══ DATA SUPPLIED ══
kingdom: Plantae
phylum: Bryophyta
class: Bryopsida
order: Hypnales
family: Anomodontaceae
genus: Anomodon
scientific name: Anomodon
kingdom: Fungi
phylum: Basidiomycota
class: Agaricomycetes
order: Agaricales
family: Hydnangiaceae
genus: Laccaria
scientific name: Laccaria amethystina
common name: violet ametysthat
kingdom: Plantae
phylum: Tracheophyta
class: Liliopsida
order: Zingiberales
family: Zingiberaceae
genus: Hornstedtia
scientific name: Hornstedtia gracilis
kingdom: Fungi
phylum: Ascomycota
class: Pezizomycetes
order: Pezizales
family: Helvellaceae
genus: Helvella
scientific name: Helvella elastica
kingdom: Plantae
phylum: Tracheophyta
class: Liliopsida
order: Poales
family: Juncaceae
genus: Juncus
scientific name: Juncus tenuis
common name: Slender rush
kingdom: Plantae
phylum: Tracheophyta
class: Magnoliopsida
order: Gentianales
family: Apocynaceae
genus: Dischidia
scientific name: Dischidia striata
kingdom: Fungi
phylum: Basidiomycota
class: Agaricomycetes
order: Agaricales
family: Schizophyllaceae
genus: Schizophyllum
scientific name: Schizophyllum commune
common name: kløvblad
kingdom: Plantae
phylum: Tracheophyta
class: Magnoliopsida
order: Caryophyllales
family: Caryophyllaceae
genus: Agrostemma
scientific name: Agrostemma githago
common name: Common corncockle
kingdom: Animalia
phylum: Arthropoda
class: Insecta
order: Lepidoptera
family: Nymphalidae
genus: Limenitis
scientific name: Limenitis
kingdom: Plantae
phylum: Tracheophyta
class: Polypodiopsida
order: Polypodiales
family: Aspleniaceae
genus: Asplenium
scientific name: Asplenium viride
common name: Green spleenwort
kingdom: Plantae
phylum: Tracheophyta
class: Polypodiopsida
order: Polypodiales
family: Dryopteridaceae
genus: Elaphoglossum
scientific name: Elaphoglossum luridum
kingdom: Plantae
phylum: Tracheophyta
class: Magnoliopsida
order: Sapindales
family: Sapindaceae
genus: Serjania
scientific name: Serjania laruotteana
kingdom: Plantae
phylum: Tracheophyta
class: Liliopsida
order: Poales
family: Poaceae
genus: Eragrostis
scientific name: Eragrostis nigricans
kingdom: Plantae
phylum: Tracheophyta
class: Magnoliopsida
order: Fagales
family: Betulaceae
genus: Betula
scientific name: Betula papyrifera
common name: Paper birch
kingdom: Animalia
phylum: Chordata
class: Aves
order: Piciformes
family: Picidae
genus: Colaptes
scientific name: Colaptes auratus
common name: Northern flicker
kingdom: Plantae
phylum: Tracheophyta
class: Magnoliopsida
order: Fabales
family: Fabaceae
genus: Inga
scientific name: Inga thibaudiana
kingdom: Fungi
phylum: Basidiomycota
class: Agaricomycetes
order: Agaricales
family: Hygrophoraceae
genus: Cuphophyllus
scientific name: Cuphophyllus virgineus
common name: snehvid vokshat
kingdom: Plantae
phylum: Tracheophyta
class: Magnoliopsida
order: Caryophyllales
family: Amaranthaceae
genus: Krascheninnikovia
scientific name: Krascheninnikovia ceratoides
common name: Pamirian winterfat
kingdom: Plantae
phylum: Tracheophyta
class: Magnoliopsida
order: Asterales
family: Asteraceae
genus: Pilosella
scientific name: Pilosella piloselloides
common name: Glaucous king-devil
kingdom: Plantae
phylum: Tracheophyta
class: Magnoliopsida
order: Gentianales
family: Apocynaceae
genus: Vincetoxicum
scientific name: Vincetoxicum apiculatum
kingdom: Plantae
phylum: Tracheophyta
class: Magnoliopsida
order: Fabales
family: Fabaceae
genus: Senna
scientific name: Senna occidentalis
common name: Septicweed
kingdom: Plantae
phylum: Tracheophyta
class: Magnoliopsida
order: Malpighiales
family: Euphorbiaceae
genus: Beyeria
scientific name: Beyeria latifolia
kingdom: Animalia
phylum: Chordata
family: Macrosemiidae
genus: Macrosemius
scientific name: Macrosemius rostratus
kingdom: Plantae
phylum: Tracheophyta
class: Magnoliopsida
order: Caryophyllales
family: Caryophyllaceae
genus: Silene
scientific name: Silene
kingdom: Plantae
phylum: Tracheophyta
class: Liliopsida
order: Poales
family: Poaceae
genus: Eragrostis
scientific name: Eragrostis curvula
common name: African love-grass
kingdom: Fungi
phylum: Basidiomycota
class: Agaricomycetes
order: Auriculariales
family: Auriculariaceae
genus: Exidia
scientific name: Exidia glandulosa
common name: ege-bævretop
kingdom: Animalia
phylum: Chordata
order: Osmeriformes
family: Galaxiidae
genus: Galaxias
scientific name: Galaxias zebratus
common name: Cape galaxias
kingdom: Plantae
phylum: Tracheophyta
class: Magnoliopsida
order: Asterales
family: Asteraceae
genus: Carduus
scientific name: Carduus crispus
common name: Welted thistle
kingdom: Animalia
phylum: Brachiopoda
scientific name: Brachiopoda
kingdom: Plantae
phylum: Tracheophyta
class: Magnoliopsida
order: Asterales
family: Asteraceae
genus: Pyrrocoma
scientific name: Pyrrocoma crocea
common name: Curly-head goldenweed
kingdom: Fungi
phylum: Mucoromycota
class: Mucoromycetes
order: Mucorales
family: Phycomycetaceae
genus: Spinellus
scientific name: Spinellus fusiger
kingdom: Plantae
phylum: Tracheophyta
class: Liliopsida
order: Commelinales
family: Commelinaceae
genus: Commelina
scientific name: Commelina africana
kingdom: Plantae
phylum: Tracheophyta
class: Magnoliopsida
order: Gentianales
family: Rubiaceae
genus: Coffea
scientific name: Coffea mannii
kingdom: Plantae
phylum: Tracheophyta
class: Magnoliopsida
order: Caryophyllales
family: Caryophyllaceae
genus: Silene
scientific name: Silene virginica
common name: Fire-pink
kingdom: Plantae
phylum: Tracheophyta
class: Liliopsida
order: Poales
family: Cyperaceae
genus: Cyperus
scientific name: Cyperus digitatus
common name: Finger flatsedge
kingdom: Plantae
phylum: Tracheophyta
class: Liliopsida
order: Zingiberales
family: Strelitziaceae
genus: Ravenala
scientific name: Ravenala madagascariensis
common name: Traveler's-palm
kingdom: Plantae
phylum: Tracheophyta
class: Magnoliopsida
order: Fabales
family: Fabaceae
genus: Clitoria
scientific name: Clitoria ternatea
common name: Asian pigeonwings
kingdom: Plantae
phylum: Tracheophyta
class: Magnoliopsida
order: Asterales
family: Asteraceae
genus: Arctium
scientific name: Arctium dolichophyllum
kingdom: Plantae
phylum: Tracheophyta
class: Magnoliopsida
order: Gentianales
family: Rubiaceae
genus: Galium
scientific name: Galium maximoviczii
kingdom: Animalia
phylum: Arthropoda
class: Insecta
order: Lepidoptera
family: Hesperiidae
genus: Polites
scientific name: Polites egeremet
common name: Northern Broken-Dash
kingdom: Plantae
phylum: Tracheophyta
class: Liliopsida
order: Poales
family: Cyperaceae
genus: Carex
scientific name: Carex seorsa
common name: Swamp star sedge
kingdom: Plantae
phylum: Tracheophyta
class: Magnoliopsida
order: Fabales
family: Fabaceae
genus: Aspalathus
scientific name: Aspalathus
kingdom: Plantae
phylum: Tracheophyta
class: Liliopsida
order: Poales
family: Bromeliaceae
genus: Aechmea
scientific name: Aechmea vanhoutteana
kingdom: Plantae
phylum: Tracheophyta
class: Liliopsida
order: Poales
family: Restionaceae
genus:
═══
#### YOUR INSTRUCTIONS:
Transcribe every row above verbatim, keeping each line in its original order.

#### FULL RESPONSE:
kingdom: Plantae
phylum: Bryophyta
class: Bryopsida
order: Hypnales
family: Anomodontaceae
genus: Anomodon
scientific name: Anomodon
kingdom: Fungi
phylum: Basidiomycota
class: Agaricomycetes
order: Agaricales
family: Hydnangiaceae
genus: Laccaria
scientific name: Laccaria amethystina
common name: violet ametysthat
kingdom: Plantae
phylum: Tracheophyta
class: Liliopsida
order: Zingiberales
family: Zingiberaceae
genus: Hornstedtia
scientific name: Hornstedtia gracilis
kingdom: Fungi
phylum: Ascomycota
class: Pezizomycetes
order: Pezizales
family: Helvellaceae
genus: Helvella
scientific name: Helvella elastica
kingdom: Plantae
phylum: Tracheophyta
class: Liliopsida
order: Poales
family: Juncaceae
genus: Juncus
scientific name: Juncus tenuis
common name: Slender rush
kingdom: Plantae
phylum: Tracheophyta
class: Magnoliopsida
order: Gentianales
family: Apocynaceae
genus: Dischidia
scientific name: Dischidia striata
kingdom: Fungi
phylum: Basidiomycota
class: Agaricomycetes
order: Agaricales
family: Schizophyllaceae
genus: Schizophyllum
scientific name: Schizophyllum commune
common name: kløvblad
kingdom: Plantae
phylum: Tracheophyta
class: Magnoliopsida
order: Caryophyllales
family: Caryophyllaceae
genus: Agrostemma
scientific name: Agrostemma githago
common name: Common corncockle
kingdom: Animalia
phylum: Arthropoda
class: Insecta
order: Lepidoptera
family: Nymphalidae
genus: Limenitis
scientific name: Limenitis
kingdom: Plantae
phylum: Tracheophyta
class: Polypodiopsida
order: Polypodiales
family: Aspleniaceae
genus: Asplenium
scientific name: Asplenium viride
common name: Green spleenwort
kingdom: Plantae
phylum: Tracheophyta
class: Polypodiopsida
order: Polypodiales
family: Dryopteridaceae
genus: Elaphoglossum
scientific name: Elaphoglossum luridum
kingdom: Plantae
phylum: Tracheophyta
class: Magnoliopsida
order: Sapindales
family: Sapindaceae
genus: Serjania
scientific name: Serjania laruotteana
kingdom: Plantae
phylum: Tracheophyta
class: Liliopsida
order: Poales
family: Poaceae
genus: Eragrostis
scientific name: Eragrostis nigricans
kingdom: Plantae
phylum: Tracheophyta
class: Magnoliopsida
order: Fagales
family: Betulaceae
genus: Betula
scientific name: Betula papyrifera
common name: Paper birch
kingdom: Animalia
phylum: Chordata
class: Aves
order: Piciformes
family: Picidae
genus: Colaptes
scientific name: Colaptes auratus
common name: Northern flicker
kingdom: Plantae
phylum: Tracheophyta
class: Magnoliopsida
order: Fabales
family: Fabaceae
genus: Inga
scientific name: Inga thibaudiana
kingdom: Fungi
phylum: Basidiomycota
class: Agaricomycetes
order: Agaricales
family: Hygrophoraceae
genus: Cuphophyllus
scientific name: Cuphophyllus virgineus
common name: snehvid vokshat
kingdom: Plantae
phylum: Tracheophyta
class: Magnoliopsida
order: Caryophyllales
family: Amaranthaceae
genus: Krascheninnikovia
scientific name: Krascheninnikovia ceratoides
common name: Pamirian winterfat
kingdom: Plantae
phylum: Tracheophyta
class: Magnoliopsida
order: Asterales
family: Asteraceae
genus: Pilosella
scientific name: Pilosella piloselloides
common name: Glaucous king-devil
kingdom: Plantae
phylum: Tracheophyta
class: Magnoliopsida
order: Gentianales
family: Apocynaceae
genus: Vincetoxicum
scientific name: Vincetoxicum apiculatum
kingdom: Plantae
phylum: Tracheophyta
class: Magnoliopsida
order: Fabales
family: Fabaceae
genus: Senna
scientific name: Senna occidentalis
common name: Septicweed
kingdom: Plantae
phylum: Tracheophyta
class: Magnoliopsida
order: Malpighiales
family: Euphorbiaceae
genus: Beyeria
scientific name: Beyeria latifolia
kingdom: Animalia
phylum: Chordata
family: Macrosemiidae
genus: Macrosemius
scientific name: Macrosemius rostratus
kingdom: Plantae
phylum: Tracheophyta
class: Magnoliopsida
order: Caryophyllales
family: Caryophyllaceae
genus: Silene
scientific name: Silene
kingdom: Plantae
phylum: Tracheophyta
class: Liliopsida
order: Poales
family: Poaceae
genus: Eragrostis
scientific name: Eragrostis curvula
common name: African love-grass
kingdom: Fungi
phylum: Basidiomycota
class: Agaricomycetes
order: Auriculariales
family: Auriculariaceae
genus: Exidia
scientific name: Exidia glandulosa
common name: ege-bævretop
kingdom: Animalia
phylum: Chordata
order: Osmeriformes
family: Galaxiidae
genus: Galaxias
scientific name: Galaxias zebratus
common name: Cape galaxias
kingdom: Plantae
phylum: Tracheophyta
class: Magnoliopsida
order: Asterales
family: Asteraceae
genus: Carduus
scientific name: Carduus crispus
common name: Welted thistle
kingdom: Animalia
phylum: Brachiopoda
scientific name: Brachiopoda
kingdom: Plantae
phylum: Tracheophyta
class: Magnoliopsida
order: Asterales
family: Asteraceae
genus: Pyrrocoma
scientific name: Pyrrocoma crocea
common name: Curly-head goldenweed
kingdom: Fungi
phylum: Mucoromycota
class: Mucoromycetes
order: Mucorales
family: Phycomycetaceae
genus: Spinellus
scientific name: Spinellus fusiger
kingdom: Plantae
phylum: Tracheophyta
class: Liliopsida
order: Commelinales
family: Commelinaceae
genus: Commelina
scientific name: Commelina africana
kingdom: Plantae
phylum: Tracheophyta
class: Magnoliopsida
order: Gentianales
family: Rubiaceae
genus: Coffea
scientific name: Coffea mannii
kingdom: Plantae
phylum: Tracheophyta
class: Magnoliopsida
order: Caryophyllales
family: Caryophyllaceae
genus: Silene
scientific name: Silene virginica
common name: Fire-pink
kingdom: Plantae
phylum: Tracheophyta
class: Liliopsida
order: Poales
family: Cyperaceae
genus: Cyperus
scientific name: Cyperus digitatus
common name: Finger flatsedge
kingdom: Plantae
phylum: Tracheophyta
class: Liliopsida
order: Zingiberales
family: Strelitziaceae
genus: Ravenala
scientific name: Ravenala madagascariensis
common name: Traveler's-palm
kingdom: Plantae
phylum: Tracheophyta
class: Magnoliopsida
order: Fabales
family: Fabaceae
genus: Clitoria
scientific name: Clitoria ternatea
common name: Asian pigeonwings
kingdom: Plantae
phylum: Tracheophyta
class: Magnoliopsida
order: Asterales
family: Asteraceae
genus: Arctium
scientific name: Arctium dolichophyllum
kingdom: Plantae
phylum: Tracheophyta
class: Magnoliopsida
order: Gentianales
family: Rubiaceae
genus: Galium
scientific name: Galium maximoviczii
kingdom: Animalia
phylum: Arthropoda
class: Insecta
order: Lepidoptera
family: Hesperiidae
genus: Polites
scientific name: Polites egeremet
common name: Northern Broken-Dash
kingdom: Plantae
phylum: Tracheophyta
class: Liliopsida
order: Poales
family: Cyperaceae
genus: Carex
scientific name: Carex seorsa
common name: Swamp star sedge
kingdom: Plantae
phylum: Tracheophyta
class: Magnoliopsida
order: Fabales
family: Fabaceae
genus: Aspalathus
scientific name: Aspalathus
kingdom: Plantae
phylum: Tracheophyta
class: Liliopsida
order: Poales
family: Bromeliaceae
genus: Aechmea
scientific name: Aechmea vanhoutteana
kingdom: Plantae
phylum: Tracheophyta
class: Liliopsida
order: Poales
family: Restionaceae
genus:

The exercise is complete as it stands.